UK CHANCELLOR Rishi Sunak will extend financial support for self-employed people during the during coronavirus crisis.

He has also unveiled plans to "adjust" the Coronavirus Job Retention Scheme (CJRS) – otherwise known as the furlough scheme – by gradually reducing government support in line with general plans to ease lockdown measures.

Furloughed workers will continue to receive 80 per cent of their wages, but employers will be asked to make contributions towards payments.

“Our top priority has always been to support people, protect jobs and businesses through this crisis," Mr Sunak said. "The furlough and self-employment schemes have been a lifeline for millions of people and businesses.

“We stood behind Britain’s businesses and workers as we came into this crisis and we stand behind them as we come through the other side.

“Now, as we begin to re-open our country and kickstart our economy, these schemes will adjust to ensure those who are able to work can do so, while remaining among the most generous in the world.”

­— Changes for self-employed workers

The UK government's current Self-Employment Income Support Scheme (SEISS) will be extended from August.

Claimants can apply for a second and final grant covering up to 70 per cent of their average monthly trading profits, paid out in a single instalment covering three months' worth of profits.

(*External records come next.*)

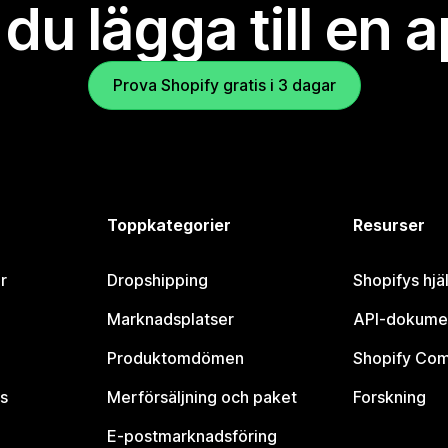
l du lägga till en 
Prova Shopify gratis i 3 dagar
Toppkategorier
Resurser
r
Dropshipping
Shopifys hjä
Marknadsplatser
API-dokume
Produktomdömen
Shopify Co
s
Merförsäljning och paket
Forskning
E-postmarknadsföring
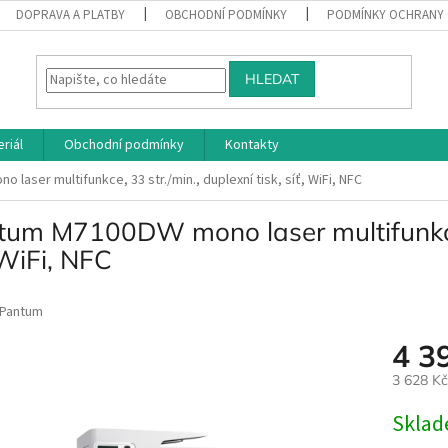
DOPRAVA A PLATBY
OBCHODNÍ PODMÍNKY
PODMÍNKY OCHRANY 
HLEDAT
riál
Obchodní podmínky
Kontakty
laser multifunkce, 33 str./min., duplexní tisk, síť, WiFi, NFC
um M7100DW mono laser multifunkce, 3
 WiFi, NFC
Pantum
4 3
3 628 K
Měrná
Skla
cena:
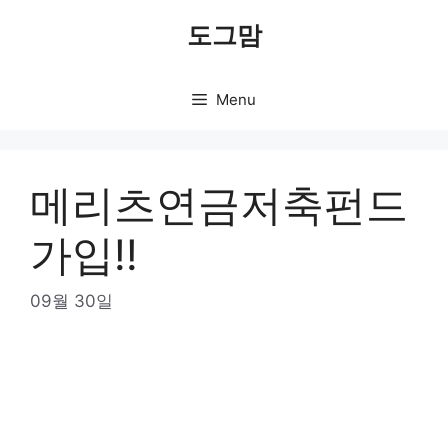
Skip
도그맘
to
content
Menu
메리츠연금저축펀드
가입!!
09월 30일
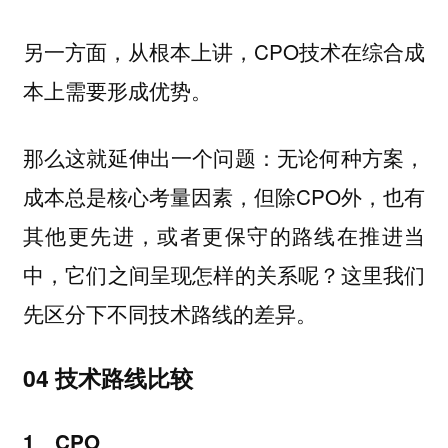
另一方面，从根本上讲，CPO技术在综合成
本上需要形成优势。
那么这就延伸出一个问题：无论何种方案，
成本总是核心考量因素，但除CPO外，也有
其他更先进，或者更保守的路线在推进当
中，它们之间呈现怎样的关系呢？这里我们
先区分下不同技术路线的差异。
04 技术路线比较
1、CPO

The grant will be capped at £6,570 in total, and applications for that second grant will open in August.

The plans effectively extend the SEISS for three months, although the amount of support will be slightly lower than the government offered to claimants of the initial grant.

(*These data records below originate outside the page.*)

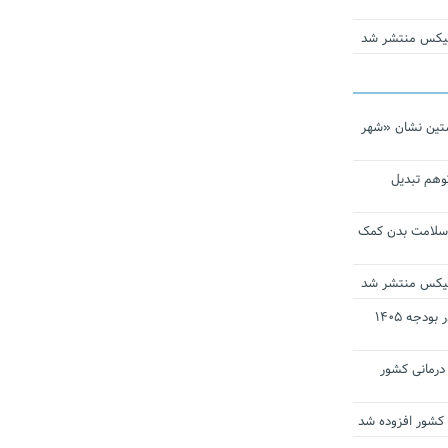
ومیکس منتشر شد
تین نشان «شهر
توهم تبدیل
 سلامت بدن کمک
ومیکس منتشر شد
ارز ترجیحی دارو و تجهیزات پزشکی در بودجه ۱۴۰۵
 مراکز درمانی کشور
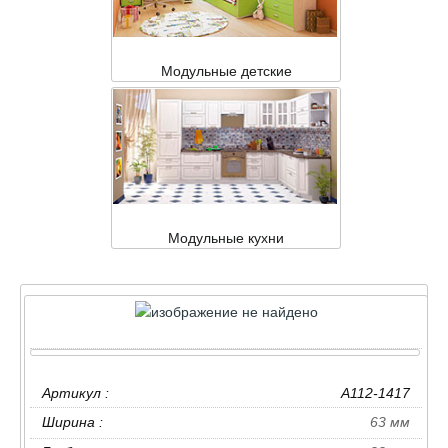
Модульные детские
Модульные кухни
Артикул :
A112-1417
Ширина :
63 мм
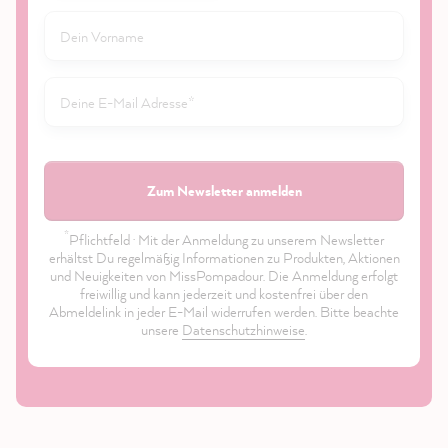
Zum Newsletter anmelden
*
Pflichtfeld · Mit der Anmeldung zu unserem Newsletter
erhältst Du regelmäßig Informationen zu Produkten, Aktionen
und Neuigkeiten von MissPompadour. Die Anmeldung erfolgt
freiwillig und kann jederzeit und kostenfrei über den
Abmeldelink in jeder E-Mail widerrufen werden. Bitte beachte
unsere
Datenschutzhinweise
.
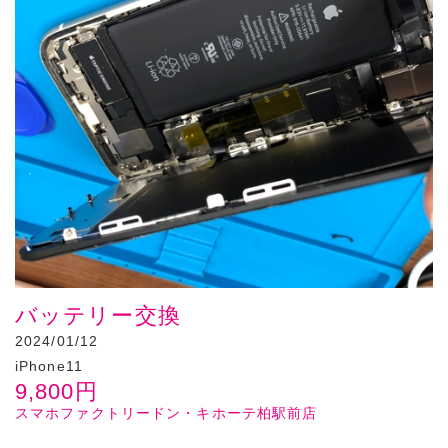
バッテリー交換
2024/01/12
iPhone11
9,800
円
スマホファクトリードン・キホーテ柏駅前店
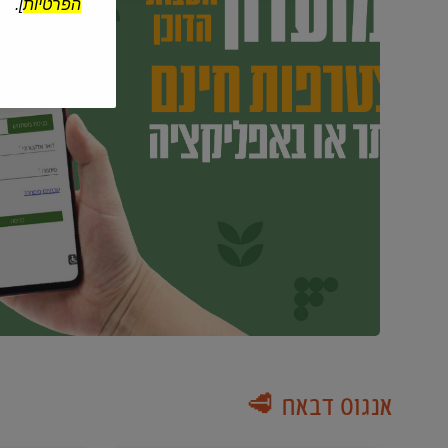
הפרטיות
].
אנגוס דבאח 🥩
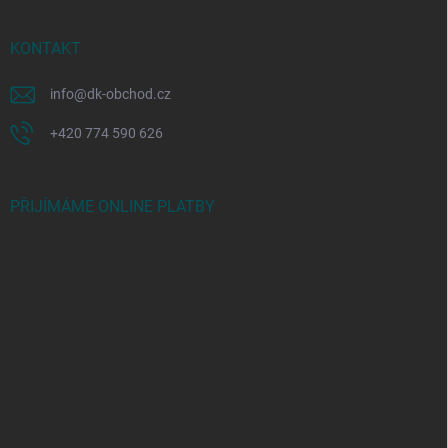
KONTAKT
info
@
dk-obchod.cz
+420 774 590 626
PŘIJÍMÁME ONLINE PLATBY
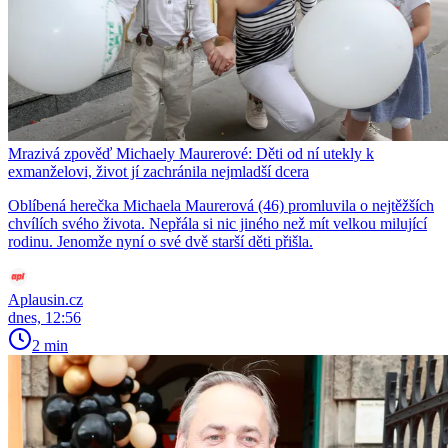
Mrazivá zpověď Michaely Maurerové: Děti od ní utekly k
exmanželovi, život jí zachránila nejmladší dcera
Oblíbená herečka Michaela Maurerová (46) promluvila o nejtěžších
chvílích svého života. Nepřála si nic jiného než mít velkou milující
rodinu. Jenomže nyní o své dvě starší děti přišla.
Aplausin.cz
dnes, 12:56
2 min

Further guidance on the second SEISS grant will be published on June 12.

­— Changes for furloughed workers

The chancellor also announced further details for the government's furlough scheme (CJRS).

From August, the amount of government support will be reduced gradually, with businesses asked to contribute more.

In August, the government will pay 80 per cent of wages (to a cap of £2,500) and employers will pay employer National Insurance contributions (ER NICs).

In September, the government will pay 70 per cent of wages (to a cap of £2,190) and employers will pay ER NICs and 10 per cent of wages (to a cap of £2,500).

In October, the government will pay 60 per cent of wages (to a cap of £1,875) and employers will pay ER NICs and 20 per cent of wages.